§ To do:
The entries that follow should be reproduced exactly, with no images carried over.

BEGIN

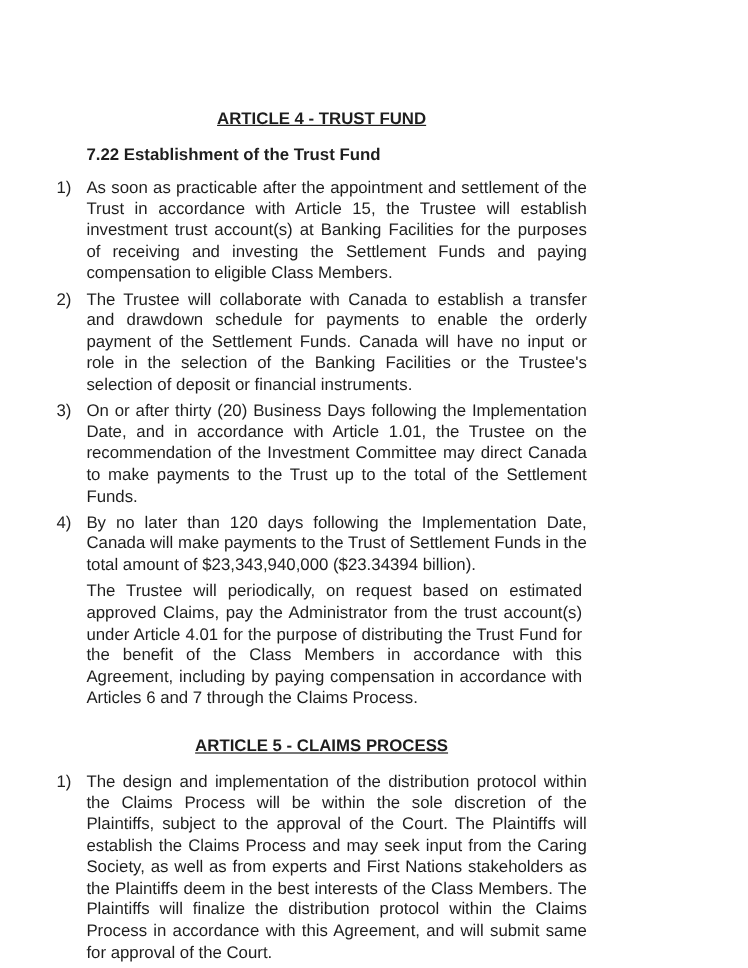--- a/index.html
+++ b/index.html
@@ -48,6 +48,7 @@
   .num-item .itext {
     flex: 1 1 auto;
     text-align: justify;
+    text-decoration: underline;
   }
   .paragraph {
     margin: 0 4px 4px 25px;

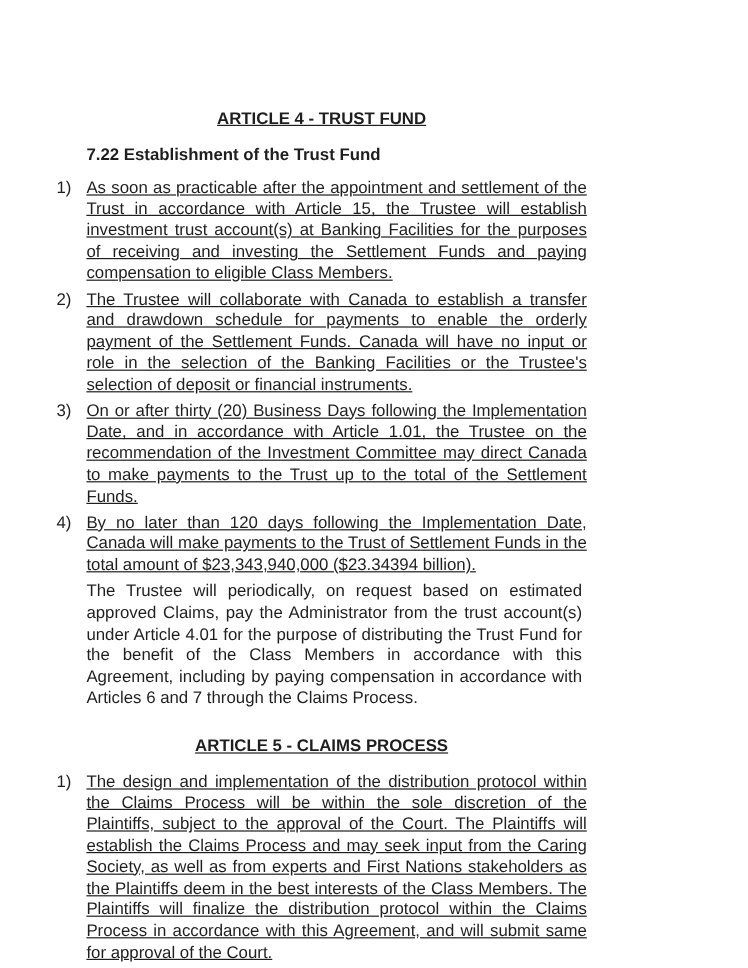--- a/index.html
+++ b/index.html
@@ -80,7 +80,7 @@
 
   <div class="num-item">
     <span class="num">3)</span>
-    <span class="itext">On or after thirty (20) Business Days following the Implementation Date, and in accordance with Article 1.01, the Trustee on the recommendation of the Investment Committee may direct Canada to make payments to the Trust up to the total of the Settlement Funds.</span>
+    <span class="itext">On or after thirty (40) Business Days following the Implementation Date, and in accordance with Article 1.01, the Trustee on the recommendation of the Investment Committee may direct Canada to make payments to the Trust up to the total of the Settlement Funds.</span>
   </div>
 
   <div class="num-item">

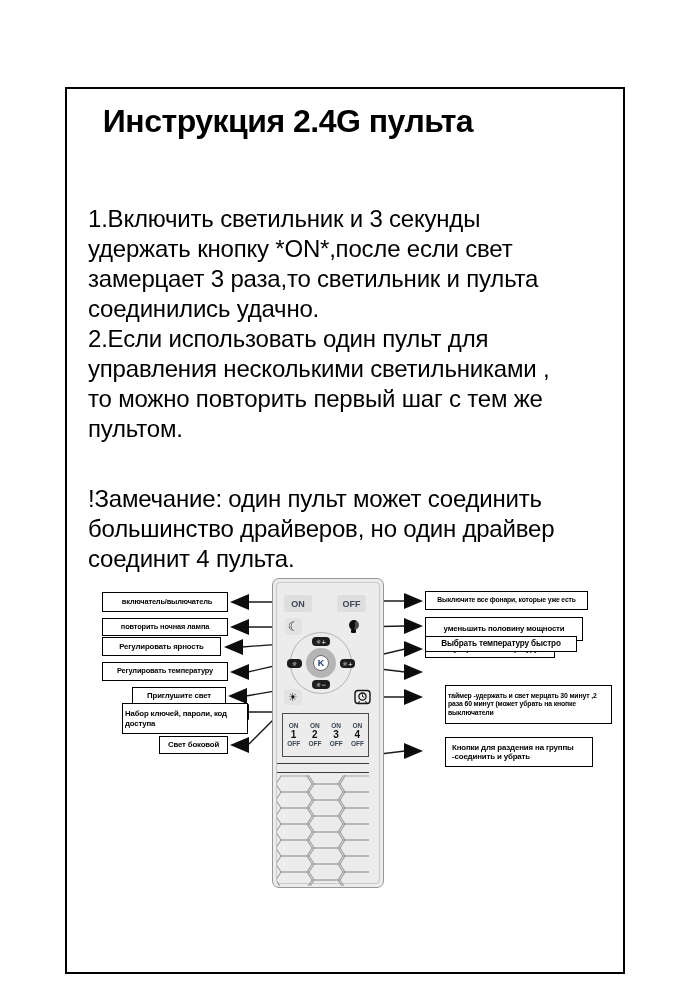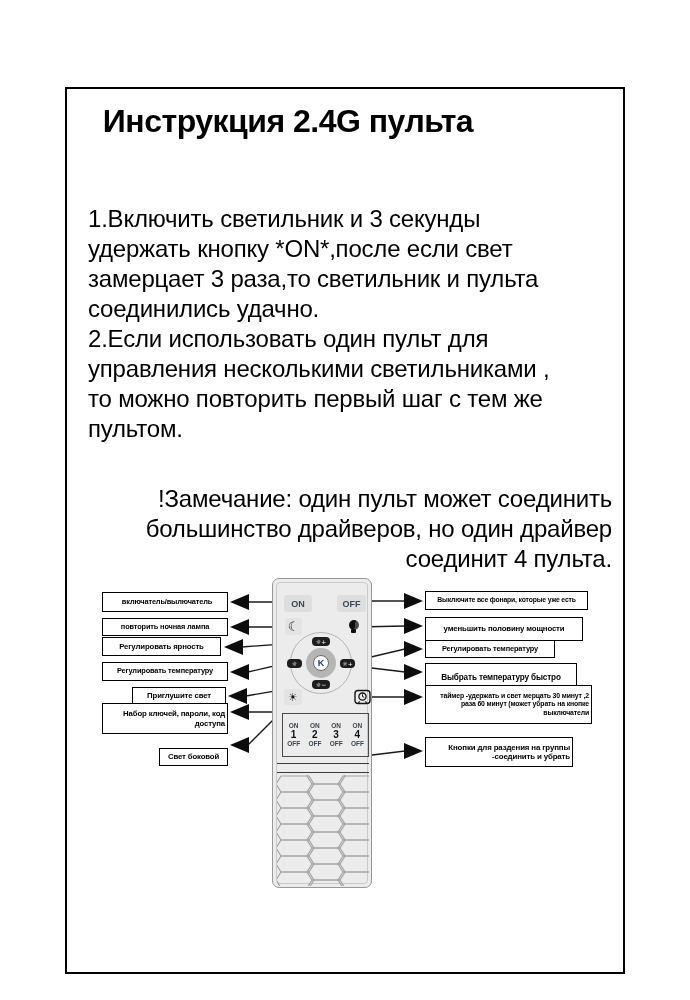--- a/index.html
+++ b/index.html
@@ -20,7 +20,7 @@
     white-space:pre-line;letter-spacing:-0.2px;margin-top:32px;
   }
   .para.p1{top:172px;}
-  .para.p2{top:452px;text-align:right;}
+  .para.p2{top:452px;}
 
   
   .lbl{

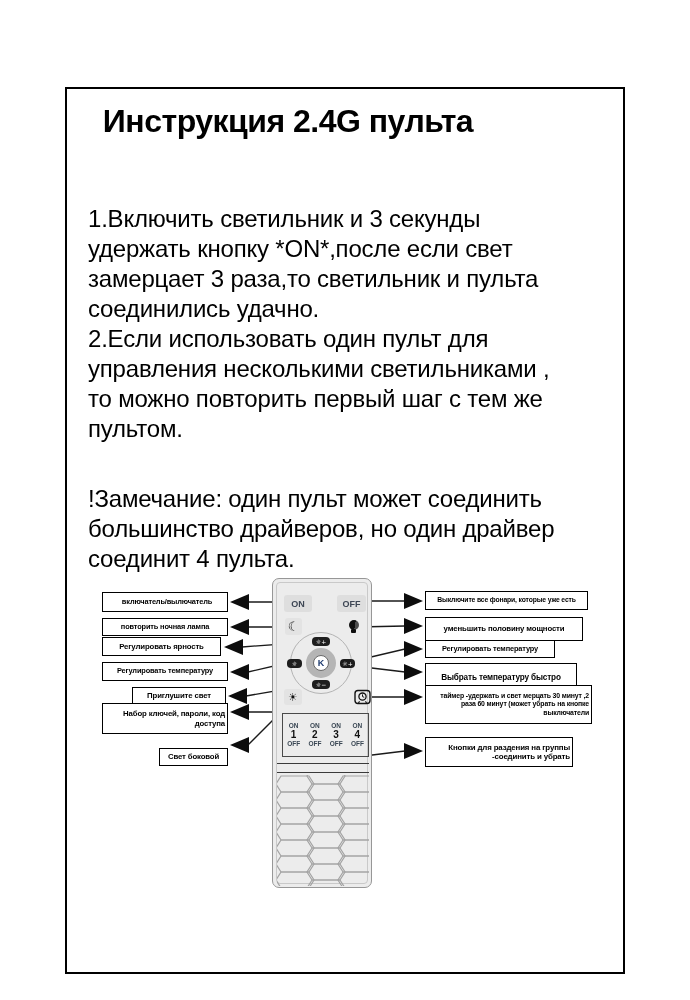--- a/index.html
+++ b/index.html
@@ -33,7 +33,7 @@
 
   
   .remote{
-    position:absolute;left:272px;top:578px;width:100px;height:310px;
+    position:absolute;left:272px;top:578px;width:112px;height:310px;
     background:#ececec;border:1.6px solid #979797;border-radius:7px;
     box-sizing:border-box;
     padding-left:16px;

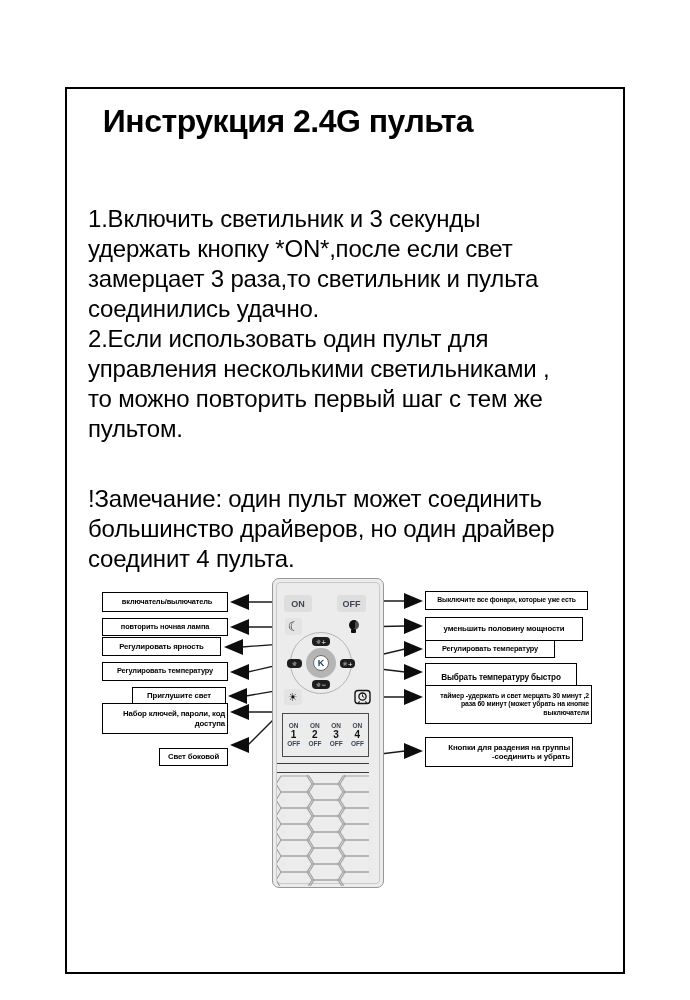--- a/index.html
+++ b/index.html
@@ -161,7 +161,7 @@
 <div class="lbl" style="left:425px;top:591px;width:163px;height:19px;font-size:6.8px;">Выключите все фонари, которые уже есть</div>
 <div class="lbl" style="left:425px;top:617px;width:158px;height:24px;font-size:7.8px;">уменьшить половину мощности</div>
 <div class="lbl" style="left:425px;top:640px;width:130px;height:18px;font-size:7.4px;">Регулировать температуру</div>
-<div class="lbl" style="left:425px;top:663px;width:152px;height:30px;font-size:8.2px;">Выбрать температуру быстро</div>
+<div class="lbl" style="left:425px;top:636px;width:152px;height:16px;font-size:8.2px;">Выбрать температуру быстро</div>
 <div class="lbl left-align" style="left:425px;top:685px;width:167px;height:39px;font-size:6.9px;">таймер -удержать и свет мерцать 30 минут ,2 раза 60 минут (может убрать на кнопке выключатели</div>
 <div class="lbl left-align" style="left:425px;top:737px;width:148px;height:30px;font-size:7.9px;padding-left:6px;">Кнопки для раздения на группы -соединить и убрать</div>
 

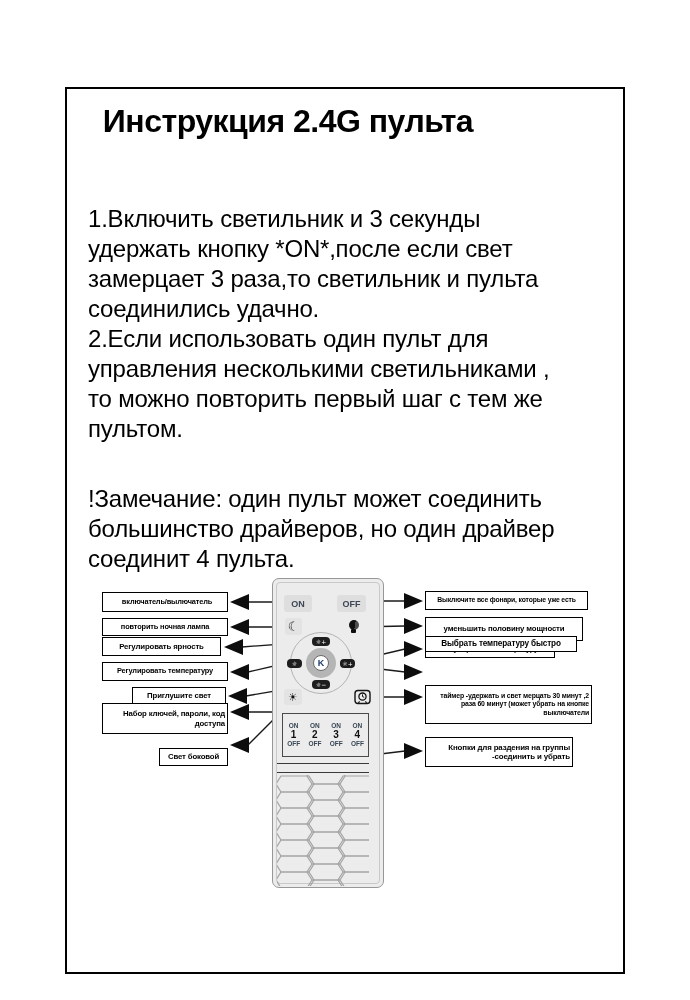--- a/index.html
+++ b/index.html
@@ -29,7 +29,7 @@
     display:flex;align-items:center;justify-content:center;text-align:center;
     box-sizing:border-box;padding:1px 2px;
   }
-  .lbl.left-align{justify-content:flex-start;text-align:right;}
+  .lbl.left-align{justify-content:flex-start;text-align:left;margin-left:20px;}
 
   
   .remote{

END

§ Solution to this task:
--- a/index.html
+++ b/index.html
@@ -48,6 +48,7 @@
   .num-item .itext {
     flex: 1 1 auto;
     text-align: justify;
+    text-decoration: underline;
   }
   .paragraph {
     margin: 0 4px 4px 25px;

--- a/index.html
+++ b/index.html
@@ -80,7 +80,7 @@
 
   <div class="num-item">
     <span class="num">3)</span>
-    <span class="itext">On or after thirty (20) Business Days following the Implementation Date, and in accordance with Article 1.01, the Trustee on the recommendation of the Investment Committee may direct Canada to make payments to the Trust up to the total of the Settlement Funds.</span>
+    <span class="itext">On or after thirty (40) Business Days following the Implementation Date, and in accordance with Article 1.01, the Trustee on the recommendation of the Investment Committee may direct Canada to make payments to the Trust up to the total of the Settlement Funds.</span>
   </div>
 
   <div class="num-item">

--- a/index.html
+++ b/index.html
@@ -20,7 +20,7 @@
     white-space:pre-line;letter-spacing:-0.2px;margin-top:32px;
   }
   .para.p1{top:172px;}
-  .para.p2{top:452px;text-align:right;}
+  .para.p2{top:452px;}
 
   
   .lbl{

--- a/index.html
+++ b/index.html
@@ -33,7 +33,7 @@
 
   
   .remote{
-    position:absolute;left:272px;top:578px;width:100px;height:310px;
+    position:absolute;left:272px;top:578px;width:112px;height:310px;
     background:#ececec;border:1.6px solid #979797;border-radius:7px;
     box-sizing:border-box;
     padding-left:16px;

--- a/index.html
+++ b/index.html
@@ -161,7 +161,7 @@
 <div class="lbl" style="left:425px;top:591px;width:163px;height:19px;font-size:6.8px;">Выключите все фонари, которые уже есть</div>
 <div class="lbl" style="left:425px;top:617px;width:158px;height:24px;font-size:7.8px;">уменьшить половину мощности</div>
 <div class="lbl" style="left:425px;top:640px;width:130px;height:18px;font-size:7.4px;">Регулировать температуру</div>
-<div class="lbl" style="left:425px;top:663px;width:152px;height:30px;font-size:8.2px;">Выбрать температуру быстро</div>
+<div class="lbl" style="left:425px;top:636px;width:152px;height:16px;font-size:8.2px;">Выбрать температуру быстро</div>
 <div class="lbl left-align" style="left:425px;top:685px;width:167px;height:39px;font-size:6.9px;">таймер -удержать и свет мерцать 30 минут ,2 раза 60 минут (может убрать на кнопке выключатели</div>
 <div class="lbl left-align" style="left:425px;top:737px;width:148px;height:30px;font-size:7.9px;padding-left:6px;">Кнопки для раздения на группы -соединить и убрать</div>
 

--- a/index.html
+++ b/index.html
@@ -29,7 +29,7 @@
     display:flex;align-items:center;justify-content:center;text-align:center;
     box-sizing:border-box;padding:1px 2px;
   }
-  .lbl.left-align{justify-content:flex-start;text-align:right;}
+  .lbl.left-align{justify-content:flex-start;text-align:left;margin-left:20px;}
 
   
   .remote{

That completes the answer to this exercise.